## Work required
Each line of the material below is to be written out exactly. Leave out any picture.

## Information provided
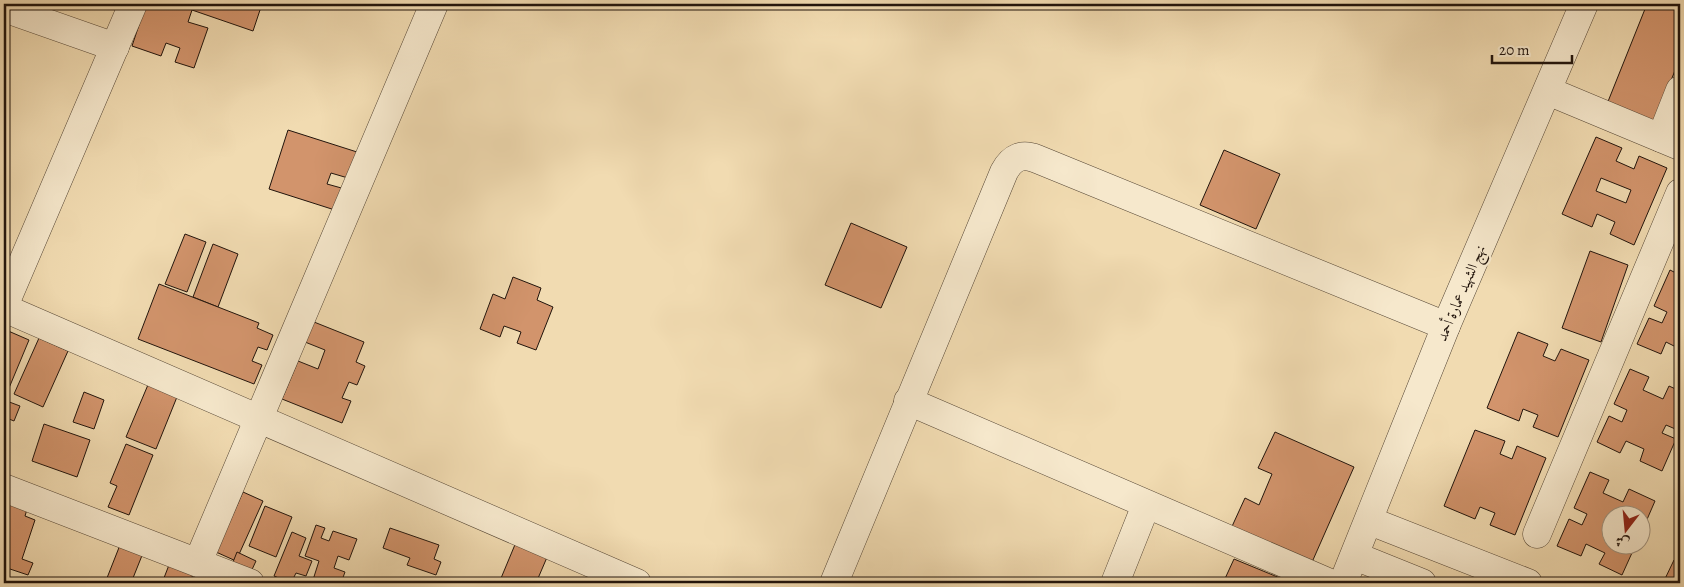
<svg xmlns="http://www.w3.org/2000/svg" width="1684" height="587" viewBox="0 0 1684 587" font-family="Alegreya,Amiri,serif">
<style>
.building{fill:#d2946c;stroke:#21140c;fill-rule:evenodd}
.lines{fill:none;stroke-linecap:round;stroke-linejoin:round}
.minor-casing{stroke:#554635;stroke-width:29}
.tertiary-casing{stroke:#554635;stroke-width:29}
.minor{stroke:#f6e8cc;stroke-width:28}
.tertiary{stroke:#f6e8cc;stroke-width:28}
.labels{text-anchor:middle;dominant-baseline:central;stroke-width:4.5;stroke-linejoin:round;paint-order:stroke}
.street-label{font-size:15px;fill:#21140c;stroke:#f6e8cc}
</style>
<rect width="100%" height="100%" fill="#f1dbb1"/>
<filter id="stains"><feTurbulence type="fractalNoise" baseFrequency=".004" numOctaves="4"/><feColorMatrix values="0 0 0 0 .2 0 0 0 0 .09 0 0 0 0 .02 0 0 0 .5 -.17"/></filter>
<radialGradient id="worn" r=".72"><stop offset=".6" stop-color="#630" stop-opacity="0"/><stop offset="1" stop-color="#630" stop-opacity=".3"/></radialGradient>
<!-- building -->
<g class="building">
<path d="M146,4h116l-9,27 -61,-21 -4,12 20,6 -14,40 -19,-6 5,-14 -14,-5 -5,13 -29,-10z"/>
<path d="M1647,4h33v54l-28,70 -47,-19z"/>
<path d="M288,130l69,22 -9,26 -17,-5 -4,11 18,5 -7,22 -69,-22z"/>
<path d="M1596,137l26,11 -6,13 18,8 5,-13 28,12 -33,77 -24,-11 5,-12 -18,-8 -5,13 -30,-13zM1601,178l30,12 -5,13 -30,-12z"/>
<path d="M1224,150l56,24 -24,55 -56,-24z"/>
<path d="M851,223l56,24 -26,61 -56,-23z"/>
<path d="M185,234l21,8 -19,50 -22,-8z"/>
<path d="M213,244l25,10 -20,53 -25,-10z"/>
<path d="M1590,251l38,14 -27,77 -39,-14z"/>
<path d="M1670,270l10,5v74l-14,-7 -5,12 -24,-10 12,-26 13,5 5,-11 -13,-6z"/>
<path d="M513,277l28,11 -4,12 16,7 -17,43 -19,-7 4,-11 -17,-6 -4,11 -20,-8 13,-35 12,5z"/>
<path d="M159,284l100,39 -2,5 16,7 -6,15 -9,-3 -6,14 10,4 -8,19 -116,-45z"/>
<path d="M314,322l50,20 -8,20 9,4 -8,19 -8,-3 -7,16 9,3 -9,22 -60,-24 16,-38 20,8 7,-19 -20,-8z"/>
<path d="M6,330l23,10 -20,48 -5,-2z"/>
<path d="M1518,332l30,12 -5,12 12,5 6,-12 28,11 -31,77 -25,-10 5,-12 -15,-6 -4,12 -32,-13z"/>
<path d="M39,338l29,13 -25,56 -29,-13z"/>
<path d="M1630,369l19,8 -6,13 20,9 6,-13 11,5v40l-14,-6 -4,8 14,6 -14,32 -22,-10 4,-12 -18,-8 -6,12 -23,-11 12,-26 13,6 5,-12 -13,-6z"/>
<path d="M150,380l29,12 -23,57 -30,-12z"/>
<path d="M84,392l20,8 -10,29 -21,-7z"/>
<path d="M4,400l16,6 -6,15 -10,-4z"/>
<path d="M44,424l46,16 -13,37 -45,-16z"/>
<path d="M1475,430l30,11 -5,13 12,5 5,-13 29,12 -31,77 -25,-10 5,-12 -15,-6 -5,12 -31,-13z"/>
<path d="M1275,432l79,35 -45,102 -80,-36 16,-35 14,7 13,-31 -14,-6z"/>
<path d="M126,444l27,11 -24,60 -21,-8 9,-21 -7,-3z"/>
<path d="M1590,472l19,8 -6,13 20,9 6,-13 26,12 -13,30v-17h-30v30h24l-14,31 -23,-11 6,-11 -19,-9 -5,12 -24,-10 12,-27 13,6 5,-11 -13,-6z"/>
<path d="M243,492l20,9 -27,60 -20,-9z"/>
<path d="M4,497l24,9 -3,10 10,4 -13,39 11,4 -5,12 -24,-8z"/>
<path d="M265,506l27,11 -16,40 -27,-11z"/>
<path d="M316,525l9,3 -4,10 8,3 4,-10 24,8 -8,21 -11,-4 -4,12 11,4 -4,11h-29l7,-22 -14,-5z"/>
<path d="M390,528l49,17 -5,14 7,3 -5,13 -29,-10 3,-7 -27,-10z"/>
<path d="M292,532l14,6 -7,18 13,5 -6,15 -10,-3 -5,10 -17,-7z"/>
<path d="M519,535l32,13 -15,35h-37z"/>
<path d="M120,545l23,8 -12,30h-26z"/>
<path d="M237,552l19,9 -7,15 -18,-9z"/>
<path d="M1234,559l58,24h-69z"/>
<path d="M1674,560l6,3v20h-17z"/>
<path d="M169,565l24,9 -3,9h-28z"/>
</g>
<g class="lines">
<!-- minor casing -->
<g class="minor-casing">
<g id="minor">
<path d="M4,8l111,39"/>
<path d="M1548,91l132,55"/>
<path d="M1661,138l19,-48"/>
<path d="M4,306l129,-302"/>
<path d="M4,308l633,275"/>
<path d="M908,401l422,182"/>
<path d="M4,488l246,95"/>
<path d="M1537,534l143,-341"/>
<path d="M198,562l236,-558"/>
<path d="M834,583l170,-411c8,-15 18,-19 33,-13l409,167"/>
<path d="M1115,583l31,-78"/>
</g>
</g>
<!-- tertiary casing -->
<g class="tertiary-casing">
<g id="tertiary">
<path d="M1370,521l158,62"/>
<path d="M1355,556l67,27"/>
<path d="M1343,583l103,-257 138,-322"/>
</g>
</g>
<!-- minor -->
<use href="#minor" class="minor"/>
<!-- tertiary -->
<use href="#tertiary" class="tertiary"/>
</g>
<g class="labels">
<!-- street labels -->
<g class="street-label">
<text transform="translate(1461 293) rotate(-67)">نهج الشهيد عمارة أحمد</text>
</g>
</g>
<!-- margin -->
<rect width="1684" height="587" fill="none" stroke="#f1dbb1" stroke-width="20"/>
<rect x="5" y="5" width="1674" height="577" fill="none" stroke="#21140c" stroke-width="2.5"/>
<rect x="10" y="10" width="1664" height="567" fill="none" stroke="#21140c"/>
<!-- north arrow -->
<g transform="translate(1626 530) rotate(196)"><circle r="24" fill="#f6e8cc" stroke="#a1937f"/>
<path d="M0-4L9 19L0 12L-9 19Z" fill="#8f2418"/>
<text y="-8" font-size="14" font-weight="bold" text-anchor="middle" fill="#21140c">ش</text>
</g>
<!-- scale -->
<path d="M1492 55v8h80v-8" fill="none" stroke="#21140c" stroke-width="2.5"/>
<text x="1499" y="55" font-size="15" fill="#21140c" stroke="#f6e8cc" stroke-width="4" paint-order="stroke">20 m</text>
<rect width="100%" height="100%" filter="url(#stains)"/>
<rect width="100%" height="100%" fill="url(#worn)"/>
</svg>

## Solution
<svg xmlns="http://www.w3.org/2000/svg" width="1684" height="587" viewBox="0 0 1684 587" font-family="Alegreya,Amiri,serif">
<style>
.building{fill:#d2946c;stroke:#21140c;fill-rule:evenodd}
.lines{fill:none;stroke-linecap:round;stroke-linejoin:round}
.minor-casing{stroke:#554635;stroke-width:29}
.tertiary-casing{stroke:#554635;stroke-width:29}
.minor{stroke:#f6e8cc;stroke-width:28}
.tertiary{stroke:#f6e8cc;stroke-width:28}
.labels{text-anchor:middle;dominant-baseline:central;stroke-width:4.5;stroke-linejoin:round;paint-order:stroke}
.street-label{font-size:15px;fill:#21140c;stroke:#f6e8cc}
</style>
<rect width="100%" height="100%" fill="#f1dbb1"/>
<filter id="stains"><feTurbulence type="fractalNoise" baseFrequency=".004" numOctaves="4"/><feColorMatrix values="0 0 0 0 .2 0 0 0 0 .09 0 0 0 0 .02 0 0 0 .5 -.17"/></filter>
<radialGradient id="worn" r=".72"><stop offset=".6" stop-color="#630" stop-opacity="0"/><stop offset="1" stop-color="#630" stop-opacity=".3"/></radialGradient>
<!-- building -->
<g class="building">
<path d="M146,4h116l-9,27 -61,-21 -4,12 20,6 -14,40 -19,-6 5,-14 -14,-5 -5,13 -29,-10z"/>
<path d="M1647,4h33v54l-28,70 -47,-19z"/>
<path d="M288,130l69,22 -9,26 -17,-5 -4,11 18,5 -7,22 -69,-22z"/>
<path d="M1596,137l26,11 -6,13 18,8 5,-13 28,12 -33,77 -24,-11 5,-12 -18,-8 -5,13 -30,-13zM1601,178l30,12 -5,13 -30,-12z"/>
<path d="M1224,150l56,24 -24,55 -56,-24z"/>
<path d="M851,223l56,24 -26,61 -56,-23z"/>
<path d="M185,234l21,8 -19,50 -22,-8z"/>
<path d="M213,244l25,10 -20,53 -25,-10z"/>
<path d="M1590,251l38,14 -27,77 -39,-14z"/>
<path d="M1670,270l10,5v74l-14,-7 -5,12 -24,-10 12,-26 13,5 5,-11 -13,-6z"/>
<path d="M513,277l28,11 -4,12 16,7 -17,43 -19,-7 4,-11 -17,-6 -4,11 -20,-8 13,-35 12,5z"/>
<path d="M159,284l100,39 -2,5 16,7 -6,15 -9,-3 -6,14 10,4 -8,19 -116,-45z"/>
<path d="M314,322l50,20 -8,20 9,4 -8,19 -8,-3 -7,16 9,3 -9,22 -60,-24 16,-38 20,8 7,-19 -20,-8z"/>
<path d="M6,330l23,10 -20,48 -5,-2z"/>
<path d="M1518,332l30,12 -5,12 12,5 6,-12 28,11 -31,77 -25,-10 5,-12 -15,-6 -4,12 -32,-13z"/>
<path d="M39,338l29,13 -25,56 -29,-13z"/>
<path d="M1630,369l19,8 -6,13 20,9 6,-13 11,5v40l-14,-6 -4,8 14,6 -14,32 -22,-10 4,-12 -18,-8 -6,12 -23,-11 12,-26 13,6 5,-12 -13,-6z"/>
<path d="M150,380l29,12 -23,57 -30,-12z"/>
<path d="M84,392l20,8 -10,29 -21,-7z"/>
<path d="M4,400l16,6 -6,15 -10,-4z"/>
<path d="M44,424l46,16 -13,37 -45,-16z"/>
<path d="M1475,430l30,11 -5,13 12,5 5,-13 29,12 -31,77 -25,-10 5,-12 -15,-6 -5,12 -31,-13z"/>
<path d="M1275,432l79,35 -45,102 -80,-36 16,-35 14,7 13,-31 -14,-6z"/>
<path d="M126,444l27,11 -24,60 -21,-8 9,-21 -7,-3z"/>
<path d="M1590,472l19,8 -6,13 20,9 6,-13 26,12 -13,30v-17h-30v30h24l-14,31 -23,-11 6,-11 -19,-9 -5,12 -24,-10 12,-27 13,6 5,-11 -13,-6z"/>
<path d="M243,492l20,9 -27,60 -20,-9z"/>
<path d="M4,497l24,9 -3,10 10,4 -13,39 11,4 -5,12 -24,-8z"/>
<path d="M265,506l27,11 -16,40 -27,-11z"/>
<path d="M316,525l9,3 -4,10 8,3 4,-10 24,8 -8,21 -11,-4 -4,12 11,4 -4,11h-29l7,-22 -14,-5z"/>
<path d="M390,528l49,17 -5,14 7,3 -5,13 -29,-10 3,-7 -27,-10z"/>
<path d="M292,532l14,6 -7,18 13,5 -6,15 -10,-3 -5,10 -17,-7z"/>
<path d="M519,535l32,13 -15,35h-37z"/>
<path d="M120,545l23,8 -12,30h-26z"/>
<path d="M237,552l19,9 -7,15 -18,-9z"/>
<path d="M1234,559l58,24h-69z"/>
<path d="M1674,560l6,3v20h-17z"/>
<path d="M169,565l24,9 -3,9h-28z"/>
</g>
<g class="lines">
<!-- minor casing -->
<g class="minor-casing">
<g id="minor">
<path d="M4,8l111,39"/>
<path d="M1548,91l132,55"/>
<path d="M1661,138l19,-48"/>
<path d="M4,306l129,-302"/>
<path d="M4,308l633,275"/>
<path d="M908,401l422,182"/>
<path d="M4,488l246,95"/>
<path d="M1537,534l143,-341"/>
<path d="M198,562l236,-558"/>
<path d="M834,583l170,-411c8,-15 18,-19 33,-13l409,167"/>
<path d="M1115,583l31,-78"/>
</g>
</g>
<!-- tertiary casing -->
<g class="tertiary-casing">
<g id="tertiary">
<path d="M1370,521l158,62"/>
<path d="M1355,556l67,27"/>
<path d="M1343,583l103,-257 138,-322"/>
</g>
</g>
<!-- minor -->
<use href="#minor" class="minor"/>
<!-- tertiary -->
<use href="#tertiary" class="tertiary"/>
</g>
<g class="labels">
<!-- street labels -->
<g class="street-label">
<text transform="translate(1461 293) rotate(-67)">نهج الشهيد عمارة أحمد</text>
</g>
</g>
<!-- margin -->
<rect width="1684" height="587" fill="none" stroke="#f1dbb1" stroke-width="20"/>
<rect x="5" y="5" width="1674" height="577" fill="none" stroke="#21140c" stroke-width="2.5"/>
<rect x="10" y="10" width="1664" height="567" fill="none" stroke="#21140c"/>
<!-- north arrow -->
<g transform="translate(1626 530) rotate(196)"><circle r="24" fill="#f6e8cc" stroke="#a1937f"/>
<path d="M0-4L9 19L0 12L-9 19Z" fill="#8f2418"/>
<text y="-8" font-size="14" font-weight="bold" text-anchor="middle" fill="#21140c">ش</text>
</g>
<!-- scale -->
<path d="M1492 55v8h80v-8" fill="none" stroke="#21140c" stroke-width="2.5"/>
<text x="1499" y="55" font-size="15" fill="#21140c" stroke="#f6e8cc" stroke-width="4" paint-order="stroke">20 m</text>
<rect width="100%" height="100%" filter="url(#stains)"/>
<rect width="100%" height="100%" fill="url(#worn)"/>
</svg>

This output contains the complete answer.